Greetings from the Australian National University in Canberra, where Professor Fred Cate from Indiana University is speaking on "Taming cyberspace: Applying international law in a new domain" as part of the part of the conference "Securing our Future in Cyberspace". He claimed that on-line systems are not secure. He challenged the audience to name one secure system and no one took up the challenge. The room is full of people from Australian government intelligence agencies, who hopefully have such systems but can't say. ;-)
Professor Cate claimed that 85% to 90% of break-ins to systems are due to human failings, due to phishing or poor passwords, not highly technical attacks. He also claimed that outside banks and a few other categories, there is no legal obligation to secure systems. His conclusion was "We are not taking cyber-security seriously any more", saying US investment in the area is small compared to other security matters.
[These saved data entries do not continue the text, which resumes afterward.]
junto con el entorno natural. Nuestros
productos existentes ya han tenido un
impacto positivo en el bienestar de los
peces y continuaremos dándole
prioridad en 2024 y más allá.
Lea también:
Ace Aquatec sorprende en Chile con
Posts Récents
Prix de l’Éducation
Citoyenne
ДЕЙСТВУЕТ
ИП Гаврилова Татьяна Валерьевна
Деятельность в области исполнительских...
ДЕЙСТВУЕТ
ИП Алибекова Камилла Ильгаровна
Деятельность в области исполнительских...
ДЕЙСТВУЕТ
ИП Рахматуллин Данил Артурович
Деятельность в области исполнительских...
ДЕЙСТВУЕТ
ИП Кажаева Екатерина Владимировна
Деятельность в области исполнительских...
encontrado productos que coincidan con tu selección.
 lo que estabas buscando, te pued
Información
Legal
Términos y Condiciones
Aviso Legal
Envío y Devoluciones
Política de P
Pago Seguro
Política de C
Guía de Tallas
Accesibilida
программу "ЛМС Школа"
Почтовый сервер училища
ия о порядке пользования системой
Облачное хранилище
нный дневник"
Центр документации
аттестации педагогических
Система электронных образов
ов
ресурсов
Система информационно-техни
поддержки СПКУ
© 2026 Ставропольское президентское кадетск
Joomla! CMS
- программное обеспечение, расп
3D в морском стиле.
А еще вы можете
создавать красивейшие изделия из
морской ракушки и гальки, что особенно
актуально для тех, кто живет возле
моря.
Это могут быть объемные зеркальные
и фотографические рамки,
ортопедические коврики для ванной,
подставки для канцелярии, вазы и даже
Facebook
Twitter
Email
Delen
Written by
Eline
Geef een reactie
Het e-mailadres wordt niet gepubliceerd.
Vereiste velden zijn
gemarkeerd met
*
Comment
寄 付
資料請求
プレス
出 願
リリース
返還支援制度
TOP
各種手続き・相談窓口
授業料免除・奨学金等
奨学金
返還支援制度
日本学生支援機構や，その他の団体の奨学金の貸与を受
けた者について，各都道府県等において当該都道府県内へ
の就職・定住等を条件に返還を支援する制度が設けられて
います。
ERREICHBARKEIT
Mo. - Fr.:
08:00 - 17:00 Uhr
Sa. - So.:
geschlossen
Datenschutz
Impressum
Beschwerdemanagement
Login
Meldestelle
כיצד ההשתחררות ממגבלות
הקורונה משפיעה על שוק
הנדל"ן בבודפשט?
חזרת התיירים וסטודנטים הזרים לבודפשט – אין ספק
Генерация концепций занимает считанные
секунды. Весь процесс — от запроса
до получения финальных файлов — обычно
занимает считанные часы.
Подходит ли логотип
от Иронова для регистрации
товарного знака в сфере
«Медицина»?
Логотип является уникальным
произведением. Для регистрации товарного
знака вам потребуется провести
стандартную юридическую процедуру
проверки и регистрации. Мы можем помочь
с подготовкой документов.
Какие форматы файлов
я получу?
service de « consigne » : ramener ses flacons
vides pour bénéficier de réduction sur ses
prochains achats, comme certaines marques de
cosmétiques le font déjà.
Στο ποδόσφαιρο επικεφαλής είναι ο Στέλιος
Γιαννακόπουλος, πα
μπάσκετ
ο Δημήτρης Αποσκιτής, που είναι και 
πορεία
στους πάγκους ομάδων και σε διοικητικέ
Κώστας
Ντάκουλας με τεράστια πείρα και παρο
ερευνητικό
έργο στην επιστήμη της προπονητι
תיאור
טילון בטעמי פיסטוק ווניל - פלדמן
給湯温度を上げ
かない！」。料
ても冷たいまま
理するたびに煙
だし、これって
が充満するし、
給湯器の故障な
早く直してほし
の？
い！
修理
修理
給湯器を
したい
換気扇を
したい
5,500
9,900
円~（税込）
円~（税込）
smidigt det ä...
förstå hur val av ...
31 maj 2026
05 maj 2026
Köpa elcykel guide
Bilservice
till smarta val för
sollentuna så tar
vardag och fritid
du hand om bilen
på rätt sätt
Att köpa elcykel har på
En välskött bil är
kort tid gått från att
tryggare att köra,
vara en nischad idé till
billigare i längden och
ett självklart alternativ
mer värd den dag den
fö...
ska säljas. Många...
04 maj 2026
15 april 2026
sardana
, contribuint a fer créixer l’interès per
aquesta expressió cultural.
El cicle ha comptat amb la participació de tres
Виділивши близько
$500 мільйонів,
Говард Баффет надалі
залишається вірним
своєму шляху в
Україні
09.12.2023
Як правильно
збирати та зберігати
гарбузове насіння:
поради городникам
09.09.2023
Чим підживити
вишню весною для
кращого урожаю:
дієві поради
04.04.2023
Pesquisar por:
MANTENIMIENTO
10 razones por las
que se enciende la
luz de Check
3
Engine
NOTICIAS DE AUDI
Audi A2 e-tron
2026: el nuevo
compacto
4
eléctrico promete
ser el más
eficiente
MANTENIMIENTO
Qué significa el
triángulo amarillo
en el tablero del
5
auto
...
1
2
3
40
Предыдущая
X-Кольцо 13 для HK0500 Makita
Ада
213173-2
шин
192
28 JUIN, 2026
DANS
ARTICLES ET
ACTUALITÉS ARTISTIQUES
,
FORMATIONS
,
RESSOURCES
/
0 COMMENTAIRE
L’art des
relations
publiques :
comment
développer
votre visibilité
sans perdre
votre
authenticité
Professor Cate criticized the US Government for only having a "Cybersecurity Coordinator" (currently Michael Daniel).
Professor Cate claimed there were not regulations requiring organizations to have good security. However, he mentioned earlier on "governance". Australia developed the standard "Corporate Governance of Information and Communication Technology" (AS8015), later adopted internationally as ISO/IEC 38500 in 2008. These standards are not mandated by law. However, there are corporate governance laws. I suggest that the standards could be applied though case law, or could be explicitly made mandatory through legislation.
Professor Cate claimed that there was no one in the US Government to shut down a government server which was sending out computer viruses. With the greatest respect to the professor, I do not believe this to be true. Any IT professional with a server under their control has an ethical and legal obligation to shut it down if it is sending out computer viruses (unless of course it is part of an authorized security operation).
Professor Cate asked if any government had a system to deal with a widespread emergency without the Internet. A quick search shows they do. The US military has the Minimum Essential Emergency Communications Network (MEECN) and the Australian Defence Force and state police forces have HF radio networks. There are also Australian outback HF networks.
An interesting comment by Professor Catewas that insurance companies are effectively setting cyber security standards in the USA.
There are an extensive set of papers on Cybersecurity by Professor Cate.